For the first century of the Court’s existence, most of its cases were direct appeals. Early decisions of the Supreme Court emphasized the mandatory nature of appellate review. Chief Justice John Marshall first implied that the Court is obligated to take and decide cases meeting jurisdictional standards in Marbury v. Madison.4 The Chief Justice explained in greater detail in Cohens v. Virginia:
The Judiciary cannot, as the legislature may, avoid a measure because it approaches the confines of the constitution. We cannot pass it by because it is doubtful. With whatever doubts, with whatever difficulties, a case may be attended, we must decide it, if it be brought before us. We have no more right to decline the exercise of jurisdiction which is given, than to usurp that which is not given. The one or the other would be treason to the constitution.5
The Supreme Court has repeatedly stated that courts only declare what the law is in specific cases6 and are without will or discretion to make or change the law.7 The early Court’s statements that it could not decline to hear cases that fell within its jurisdiction rest on similar grounds as other Court holdings that embraced mandatory limitations of the judicial process, such as justiciability requirements that limit the federal courts’ jurisdiction to certain cases and controversies.8
The broad grant of appellate jurisdiction in the 1789 Act and the Supreme Court’s determination that the exercise of such jurisdiction was mandatory eventually caused overcrowding on the Supreme Court’s docket. In 1891, among other reforms, Congress enacted legislation replacing mandatory Supreme Court direct review with the option to petition for a writ of certiorari in many types of cases.9 In addition, while some modern cases echo Chief Justice Marshall’s earlier rulings discussed above,10 the Court has also adopted several discretionary rules that limit its exercise of judicial review.11 The Court has applied prudential theorems limiting the scope of its review more or less strictly on a case-by-case basis.12
- For discussion of the Court’s original jurisdiction, see ArtIII.S2.C2.2 Supreme Court Original Jurisdiction; ArtIII.S2.C2.3 Original Cases Affecting Ambassadors, Public Ministers, and Consuls.
- 28 U.S.C. §§ 1253–1257.
- See, e.g., Act of June 27, 1988, Pub. L. No. 100-352, § 3, 102 Stat. 662.

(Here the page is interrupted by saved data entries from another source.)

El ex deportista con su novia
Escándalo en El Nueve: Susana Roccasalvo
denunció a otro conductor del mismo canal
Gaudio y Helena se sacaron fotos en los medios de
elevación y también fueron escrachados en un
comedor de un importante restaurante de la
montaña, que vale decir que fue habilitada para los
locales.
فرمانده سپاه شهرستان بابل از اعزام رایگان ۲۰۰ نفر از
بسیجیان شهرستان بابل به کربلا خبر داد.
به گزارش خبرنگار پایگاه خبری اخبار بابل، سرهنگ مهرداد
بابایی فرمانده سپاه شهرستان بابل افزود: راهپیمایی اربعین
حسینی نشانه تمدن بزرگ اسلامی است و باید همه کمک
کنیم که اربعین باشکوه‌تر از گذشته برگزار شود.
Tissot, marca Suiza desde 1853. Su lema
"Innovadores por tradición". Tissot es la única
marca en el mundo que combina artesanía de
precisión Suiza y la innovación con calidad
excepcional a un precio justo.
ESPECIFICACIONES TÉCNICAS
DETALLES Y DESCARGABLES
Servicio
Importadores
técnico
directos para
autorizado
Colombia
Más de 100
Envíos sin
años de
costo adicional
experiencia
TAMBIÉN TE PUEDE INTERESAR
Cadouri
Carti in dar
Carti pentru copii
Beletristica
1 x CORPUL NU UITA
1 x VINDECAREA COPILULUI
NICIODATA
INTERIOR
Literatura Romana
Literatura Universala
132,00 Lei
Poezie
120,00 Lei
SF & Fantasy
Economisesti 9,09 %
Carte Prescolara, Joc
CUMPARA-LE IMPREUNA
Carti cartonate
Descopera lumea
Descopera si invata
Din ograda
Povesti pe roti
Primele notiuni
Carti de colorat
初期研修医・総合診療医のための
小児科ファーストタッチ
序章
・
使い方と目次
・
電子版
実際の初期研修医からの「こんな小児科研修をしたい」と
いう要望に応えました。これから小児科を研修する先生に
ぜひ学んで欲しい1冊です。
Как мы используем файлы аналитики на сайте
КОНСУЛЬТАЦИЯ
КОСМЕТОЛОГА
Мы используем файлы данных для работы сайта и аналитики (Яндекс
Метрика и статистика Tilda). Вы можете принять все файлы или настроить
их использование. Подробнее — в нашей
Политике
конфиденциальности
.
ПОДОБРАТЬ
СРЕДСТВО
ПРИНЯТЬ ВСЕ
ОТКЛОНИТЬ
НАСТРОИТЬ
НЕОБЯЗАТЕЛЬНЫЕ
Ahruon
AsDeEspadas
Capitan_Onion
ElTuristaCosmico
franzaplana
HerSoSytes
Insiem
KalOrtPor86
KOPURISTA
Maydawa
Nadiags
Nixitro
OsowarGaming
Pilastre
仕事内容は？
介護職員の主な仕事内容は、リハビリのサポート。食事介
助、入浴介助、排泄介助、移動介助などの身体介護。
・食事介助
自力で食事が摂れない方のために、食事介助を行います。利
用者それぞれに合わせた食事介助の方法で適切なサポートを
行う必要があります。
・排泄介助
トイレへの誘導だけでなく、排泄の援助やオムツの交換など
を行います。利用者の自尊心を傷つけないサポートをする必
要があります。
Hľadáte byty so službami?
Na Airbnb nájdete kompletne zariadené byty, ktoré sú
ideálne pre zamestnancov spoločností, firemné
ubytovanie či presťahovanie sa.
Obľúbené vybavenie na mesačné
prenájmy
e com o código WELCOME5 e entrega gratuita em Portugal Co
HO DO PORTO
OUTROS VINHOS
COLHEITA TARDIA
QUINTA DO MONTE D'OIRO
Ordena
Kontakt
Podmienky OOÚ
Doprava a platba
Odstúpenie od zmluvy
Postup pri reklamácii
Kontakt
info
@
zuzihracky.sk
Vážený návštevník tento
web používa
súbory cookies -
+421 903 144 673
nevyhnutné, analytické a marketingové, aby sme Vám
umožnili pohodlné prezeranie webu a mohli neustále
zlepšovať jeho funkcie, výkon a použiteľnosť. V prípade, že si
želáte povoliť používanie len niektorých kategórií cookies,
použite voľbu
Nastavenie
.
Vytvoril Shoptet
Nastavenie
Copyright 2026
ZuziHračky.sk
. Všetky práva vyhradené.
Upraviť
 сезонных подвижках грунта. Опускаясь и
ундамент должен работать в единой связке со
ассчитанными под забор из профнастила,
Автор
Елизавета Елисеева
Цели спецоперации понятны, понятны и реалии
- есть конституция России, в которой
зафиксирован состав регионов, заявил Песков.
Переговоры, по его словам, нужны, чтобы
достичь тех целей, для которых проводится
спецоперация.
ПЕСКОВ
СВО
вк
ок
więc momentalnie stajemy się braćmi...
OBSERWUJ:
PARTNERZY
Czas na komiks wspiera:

- 5 U.S. (1 Cr.) 137 (1803).
- 19 U.S. (6 Wheat.) 264, 404, (1821).
- See, e.g., Justice George Sutherland in Adkins v. Children’s Hospital, 261 U.S. 525, 544 (1923), and Justice Owen Roberts in United States v. Butler, 297 U.S. 1, 62 (1936).

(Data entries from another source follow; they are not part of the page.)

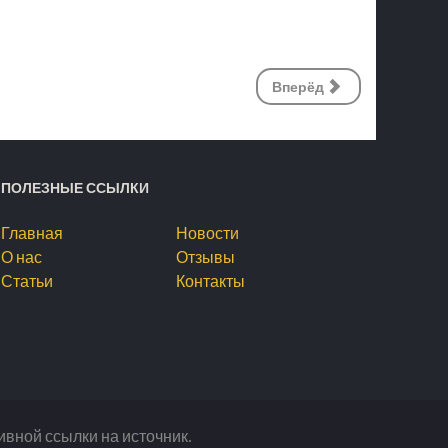
Вперёд
ПОЛЕЗНЫЕ ССЫЛКИ
Главная
Новости
О нас
Отзывы
Статьи
Контакты
ивной ссылки на источник.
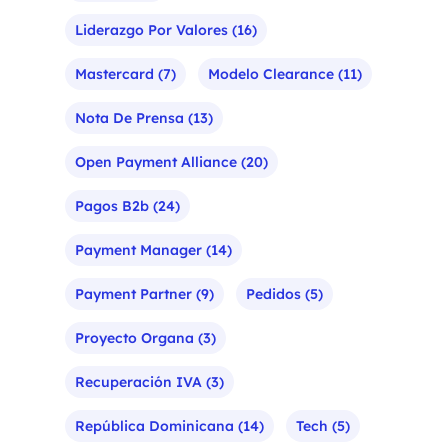
Liderazgo Por Valores
(16)
Mastercard
(7)
Modelo Clearance
(11)
Nota De Prensa
(13)
Open Payment Alliance
(20)
Pagos B2b
(24)
Payment Manager
(14)
Payment Partner
(9)
Pedidos
(5)
Proyecto Organa
(3)
Recuperación IVA
(3)
República Dominicana
(14)
Tech
(5)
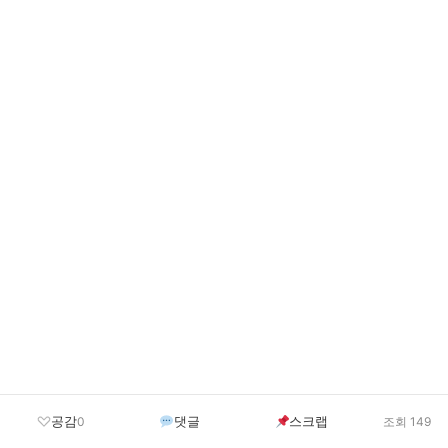
공감
댓글
스크랩
0
조회 149
Categories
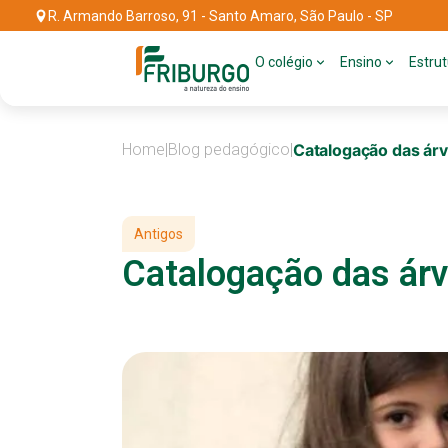
R. Armando Barroso, 91 - Santo Amaro, São Paulo - SP
O colégio
Ensino
Estru
Home
|
Blog pedagógico
|
Catalogação das ár
Antigos
Catalogação das ár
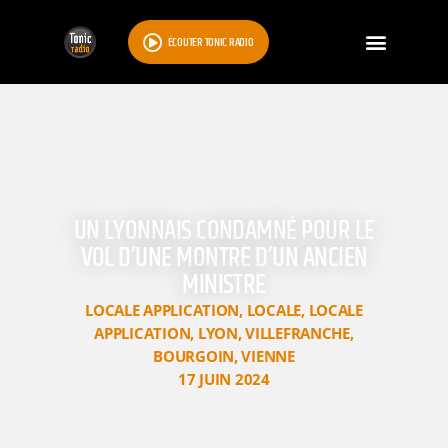
ÉCOUTER TONIC RADIO
UN LYONNAIS CONDAMNÉ POUR LE
VOL D’UNE MONTRE D’UN ANCIEN
MINISTRE
LOCALE APPLICATION
,
LOCALE
,
LOCALE
APPLICATION
,
LYON
,
VILLEFRANCHE
,
BOURGOIN
,
VIENNE
17 JUIN 2024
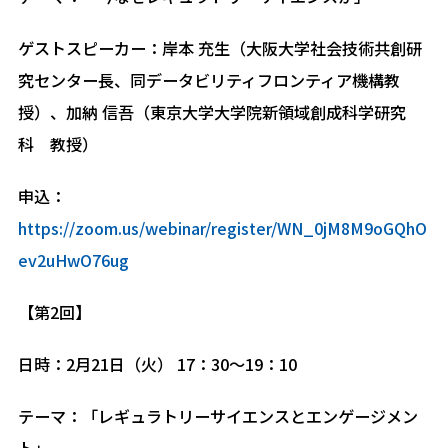
ゲストスピーカー：岸本 充生（大阪大学社会技術共創研
究センター長、同データビリティフロンティア機構教
授）、加納 信吾（東京大学大学院新領域創成科学研究
科 教授）
申込：
https://zoom.us/webinar/register/WN_0jM8M9oGQhO
ev2uHwO76ug
【第2回】
日時：2月21日（火） 17：30～19：10
テーマ：「レギュラトリーサイエンスとエンゲージメン
ト」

- “Judicial power, as contradistinguished from the powers of the law, has no existence. Courts are the mere instruments of the law, and can will nothing.” Osborn v. Bank of the United States, 22 U.S. (9 Wheat.) 738, 866 (1824) (Marshall, C.J.). See also Justice Roberts in United States v. Butler, 297 U.S. 1, 62–63 (1936).
- The political question doctrine is another limitation arising in part out of inherent restrictions and in part from prudential considerations. For a discussion of limitations utilizing both stands, see Ashwander v. TVA, 297 U.S. 288, 346–56 (1936) (Brandeis, J., concurring). See generally, ArtIII.S2.C1.2 Historical Background on Cases or Controversies Requirement.
- Act of March 3, 1891, ch. 517, 26 Stat. 826. In 1988, Congress enacted legislation that replaced direct appeals with discretionary certiorari petitions in almost all remaining circumstances. Act of June 27, 1988, Pub. L. No. 100-352, § 3, 102 Stat. 662. But see, e.g., 28 U.S.C. § 1253 (authorizing direct appeal to the Supreme Court of decisions of a three-judge district court).
- Powell v. McCormack, 395 U.S. 486, 548–49 (1969); Baker v. Carr, 369 U.S. 186, 211 (1962); Zwickler v. Koota, 389 U.S. 241, 248 (1967).
- See, e.g., Zucht v. King, 260 U.S. 174 (1922) (holding that the Court may decline to hear an appeal that does not present a substantial federal question).
- See Justice Louis Brandeis’ concurring opinion in Ashwander v. TVA, 297 U.S. 288, 346 (1936). And contrast A. Bickel, supra note 3, at 111–198, with Gunther, The Subtle Vices of the “Passive Virtues” : A Comment on Principle and Expediency in Judicial Review, 64 Colum. L. Rev. 1 (1964).